How to Secure Your Home From Corporate Snoopers

By David Nield on at

Looks like corporate Big Brother might be watching your every move. Back in February US electronics company Vizio was forced to pay millions for secretly snooping on customers, but the TV tech giant isn’t the first corporation to go 1984 in peoples' homes. Amazon and Google have microphones in every room thanks to the Echo and Home, and Samsung and Microsoft can use cameras to watch you. Can you kit out your house with TVs, talking speakers and security cameras without getting spied on by the corporate entities behind them?

Sort of. While the best plan for snoop avoidance is a dumb home, here are some tactics to employ to keep your smart home out of your most private affairs.

Read the small print

Device makers know they’re going to get into a lot of trouble (like Vizio did) if they spy on you without your consent—tracking certain activities is often legal and above board, but companies must tell you what you’re getting into first.

That means you’re going to want to pour over the terms and conditions that come with your television or Wi-Fi kettle, tedious though it may seem. Find out what data is being sent back to base and which parts of your privacy you’re giving up for the latest gizmo.

If you’re not much of a speed reader, there are apps that can help—like the Terms of Service extension for your browser of choice, assuming the ToS you’re browsing is actually available somewhere online, and in the extension’s database.

EULAlyzer for Windows is another useful software helper, though again it’s limited to apps you’re actually installing on your computer, which may not apply to the various bits of smart home kit you’re setting up. If there’s an accompanying app to go with whatever you’ve bought it can come in handy.

You won’t find words like “snooping” or “spying” in there but pay particular attention to the monitoring and tracking policies, and anything that refers to personal data and data collection, as this is where the key terms will be.

Secure your devices

We can’t give you step-by-step instructions for securing every device out there, but a browse through the available menus and options should pay off—run a quick web search on every setting you find suspicious or don’t understand. As a last resort you can always tape over any mics or cameras you see.

On those troublesome Vizio TVs, for example, the relevant setting was under Smart Interactivity, under Reset & Admin, under System. That’s quite a lot of menu layers to work your way down through, so be as thorough as you can.

If you’ve got something made by Google in your home, like a Chromecast or a Google Home, head to your very own Google Activity page on the web. Google might slurp up a lot of data about you across multiple services, but it does at least try and make it easy to review what’s being collected and turn off different bits if you’re not happy about them (like a record of your searches across multiple products).

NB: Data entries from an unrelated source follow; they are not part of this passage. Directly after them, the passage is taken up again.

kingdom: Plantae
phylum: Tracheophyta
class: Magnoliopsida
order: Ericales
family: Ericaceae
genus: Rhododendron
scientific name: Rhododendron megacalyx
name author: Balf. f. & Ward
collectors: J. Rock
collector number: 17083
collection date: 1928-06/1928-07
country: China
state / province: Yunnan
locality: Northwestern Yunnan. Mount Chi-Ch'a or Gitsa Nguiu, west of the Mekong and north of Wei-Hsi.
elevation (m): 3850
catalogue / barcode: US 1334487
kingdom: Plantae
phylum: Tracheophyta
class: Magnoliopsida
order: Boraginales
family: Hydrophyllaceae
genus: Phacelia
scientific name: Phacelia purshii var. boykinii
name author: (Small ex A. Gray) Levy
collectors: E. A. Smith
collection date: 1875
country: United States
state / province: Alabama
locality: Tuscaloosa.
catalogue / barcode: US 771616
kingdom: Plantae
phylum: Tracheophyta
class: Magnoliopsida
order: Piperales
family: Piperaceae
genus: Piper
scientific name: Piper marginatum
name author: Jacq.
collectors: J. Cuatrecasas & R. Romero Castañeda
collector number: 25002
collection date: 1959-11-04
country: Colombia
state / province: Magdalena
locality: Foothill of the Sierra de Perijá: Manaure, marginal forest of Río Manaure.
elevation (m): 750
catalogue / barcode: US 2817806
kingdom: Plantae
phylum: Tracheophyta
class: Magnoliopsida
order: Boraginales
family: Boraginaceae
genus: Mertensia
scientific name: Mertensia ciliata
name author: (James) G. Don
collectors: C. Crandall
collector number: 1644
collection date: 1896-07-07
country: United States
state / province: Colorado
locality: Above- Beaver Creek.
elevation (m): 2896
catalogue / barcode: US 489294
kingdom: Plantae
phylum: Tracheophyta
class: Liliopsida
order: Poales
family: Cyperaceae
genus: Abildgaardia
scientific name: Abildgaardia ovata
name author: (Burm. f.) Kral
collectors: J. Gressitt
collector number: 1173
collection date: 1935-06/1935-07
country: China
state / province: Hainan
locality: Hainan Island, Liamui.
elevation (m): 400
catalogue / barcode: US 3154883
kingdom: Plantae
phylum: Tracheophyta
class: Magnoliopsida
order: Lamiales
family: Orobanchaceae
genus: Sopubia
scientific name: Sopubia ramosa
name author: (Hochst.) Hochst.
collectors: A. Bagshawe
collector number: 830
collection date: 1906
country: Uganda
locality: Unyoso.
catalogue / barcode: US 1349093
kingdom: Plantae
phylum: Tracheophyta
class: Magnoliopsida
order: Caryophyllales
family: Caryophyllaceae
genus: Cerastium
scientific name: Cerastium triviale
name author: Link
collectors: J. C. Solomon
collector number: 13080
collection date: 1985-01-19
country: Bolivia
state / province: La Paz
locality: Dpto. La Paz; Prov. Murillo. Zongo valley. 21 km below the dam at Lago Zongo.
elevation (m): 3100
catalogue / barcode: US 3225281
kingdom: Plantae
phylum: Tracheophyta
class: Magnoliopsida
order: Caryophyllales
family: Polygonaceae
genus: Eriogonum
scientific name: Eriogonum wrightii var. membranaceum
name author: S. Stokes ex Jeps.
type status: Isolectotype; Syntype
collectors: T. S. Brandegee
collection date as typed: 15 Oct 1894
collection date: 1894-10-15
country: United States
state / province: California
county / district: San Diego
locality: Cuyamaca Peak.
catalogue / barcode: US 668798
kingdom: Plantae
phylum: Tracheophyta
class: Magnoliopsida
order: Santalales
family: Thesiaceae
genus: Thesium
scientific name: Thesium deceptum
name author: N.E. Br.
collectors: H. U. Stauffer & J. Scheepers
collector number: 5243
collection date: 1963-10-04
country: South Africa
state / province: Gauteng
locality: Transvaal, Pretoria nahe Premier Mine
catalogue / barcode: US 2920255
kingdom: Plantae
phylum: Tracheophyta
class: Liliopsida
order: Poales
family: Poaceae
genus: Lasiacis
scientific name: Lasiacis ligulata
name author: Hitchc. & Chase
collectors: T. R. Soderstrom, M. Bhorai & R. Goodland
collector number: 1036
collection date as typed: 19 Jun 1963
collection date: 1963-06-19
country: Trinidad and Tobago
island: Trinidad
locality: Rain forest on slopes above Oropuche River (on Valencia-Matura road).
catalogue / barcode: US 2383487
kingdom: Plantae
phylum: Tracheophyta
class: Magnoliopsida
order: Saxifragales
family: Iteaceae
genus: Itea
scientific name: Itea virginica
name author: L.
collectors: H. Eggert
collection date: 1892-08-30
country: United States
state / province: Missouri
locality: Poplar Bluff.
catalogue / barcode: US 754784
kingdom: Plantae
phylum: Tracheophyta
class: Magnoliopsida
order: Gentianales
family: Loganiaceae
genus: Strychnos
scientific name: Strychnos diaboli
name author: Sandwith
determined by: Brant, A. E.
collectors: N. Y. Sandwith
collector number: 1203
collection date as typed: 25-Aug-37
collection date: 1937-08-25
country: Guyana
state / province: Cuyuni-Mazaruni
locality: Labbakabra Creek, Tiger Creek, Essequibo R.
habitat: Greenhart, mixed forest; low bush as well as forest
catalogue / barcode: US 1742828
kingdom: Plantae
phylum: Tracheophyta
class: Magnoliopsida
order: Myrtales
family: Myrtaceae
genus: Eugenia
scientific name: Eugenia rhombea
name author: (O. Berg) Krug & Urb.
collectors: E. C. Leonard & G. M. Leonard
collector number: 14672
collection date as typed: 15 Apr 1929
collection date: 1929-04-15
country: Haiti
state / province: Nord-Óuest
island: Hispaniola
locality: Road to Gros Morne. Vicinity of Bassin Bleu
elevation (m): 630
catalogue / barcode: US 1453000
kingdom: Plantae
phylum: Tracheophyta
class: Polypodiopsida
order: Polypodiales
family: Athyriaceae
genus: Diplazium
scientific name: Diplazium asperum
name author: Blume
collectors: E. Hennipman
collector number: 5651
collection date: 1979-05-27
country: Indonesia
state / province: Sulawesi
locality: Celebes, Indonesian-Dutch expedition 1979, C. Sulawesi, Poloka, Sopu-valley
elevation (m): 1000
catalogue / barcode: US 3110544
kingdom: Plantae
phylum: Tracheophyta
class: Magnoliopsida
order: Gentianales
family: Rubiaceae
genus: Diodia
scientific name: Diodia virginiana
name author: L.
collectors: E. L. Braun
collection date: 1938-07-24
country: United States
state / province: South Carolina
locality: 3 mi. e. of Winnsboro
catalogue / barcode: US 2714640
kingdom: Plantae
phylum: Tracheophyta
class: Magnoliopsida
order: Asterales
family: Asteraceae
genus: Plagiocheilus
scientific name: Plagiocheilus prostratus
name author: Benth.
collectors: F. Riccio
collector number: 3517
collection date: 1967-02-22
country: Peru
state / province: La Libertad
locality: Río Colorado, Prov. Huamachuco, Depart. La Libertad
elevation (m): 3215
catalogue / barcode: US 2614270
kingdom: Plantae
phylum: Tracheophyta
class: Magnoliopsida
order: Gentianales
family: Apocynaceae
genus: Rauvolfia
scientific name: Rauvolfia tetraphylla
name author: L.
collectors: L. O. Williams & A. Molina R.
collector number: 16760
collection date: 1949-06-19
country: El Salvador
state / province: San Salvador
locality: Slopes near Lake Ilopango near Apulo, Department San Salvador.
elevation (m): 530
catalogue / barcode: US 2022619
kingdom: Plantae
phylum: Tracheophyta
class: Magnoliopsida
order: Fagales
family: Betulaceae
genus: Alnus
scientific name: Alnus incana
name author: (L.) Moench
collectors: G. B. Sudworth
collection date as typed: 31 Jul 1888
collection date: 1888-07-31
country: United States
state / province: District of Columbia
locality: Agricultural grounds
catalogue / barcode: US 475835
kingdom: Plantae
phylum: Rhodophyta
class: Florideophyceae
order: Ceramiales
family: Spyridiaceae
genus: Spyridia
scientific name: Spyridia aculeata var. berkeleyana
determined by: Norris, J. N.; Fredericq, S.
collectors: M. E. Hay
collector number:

On the Amazon Echo, you can tap the microphone button on the top of the speaker and it will temporarily stop listening out for its wake command. To wipe everything the Echo has heard you say in the past, head to your Amazon account, click Your Devices, then click the button next to the Echo entry.

The most comprehensive way of stopping devices reporting back to base is to disable their internet access altogether, which may or may not work with the gadgets you’ve got at home. Say you’ve got an Apple TV hooked up to your smart television: switch off the Wi-Fi access for the TV itself and do all your streaming through the (slightly) more secure Apple box (having carefully read Apple’s privacy policy first).

Secure your network

If you know your networking, you can use some well-chosen tools to protect your privacy and stop connected devices from phoning home to their corporate base.

We’ve talked about using a VPN (Virtual Private Network) before—but you need to install one at the router level (like PureVPN) or buy a router with a built-in VPN to stay protected, and even then it won’t necessarily stop devices reporting back to base. What it will do is make sure any transmitted data is encrypted and difficult to intercept.

An even more effective blocker is the firewall that should come with your router: you should be able to use this to place some restrictions on devices, though this is going to vary depending on the router you have, its firewall options, and the types of smart devices you’ve set up at home.

Lifehacker has a good introduction to some of the settings to be aware of but we’d recommend hitting up the support forums for both your router and your smart device of choice for more detailed advice. We’re also coming across a growing number of dedicated devices, like Cujo, Dojo, Fingbox, and Sense from F-Secure, intended to give you more control over your IoT-enabled home through a simple user interface.

As our homes get smarter, routers and firewalls should get better equipped to handle standalone devices—and better able to stop some of their activities—but in the meantime the best approach is to educate yourself about what your devices are doing and how you can get a handle on managing them.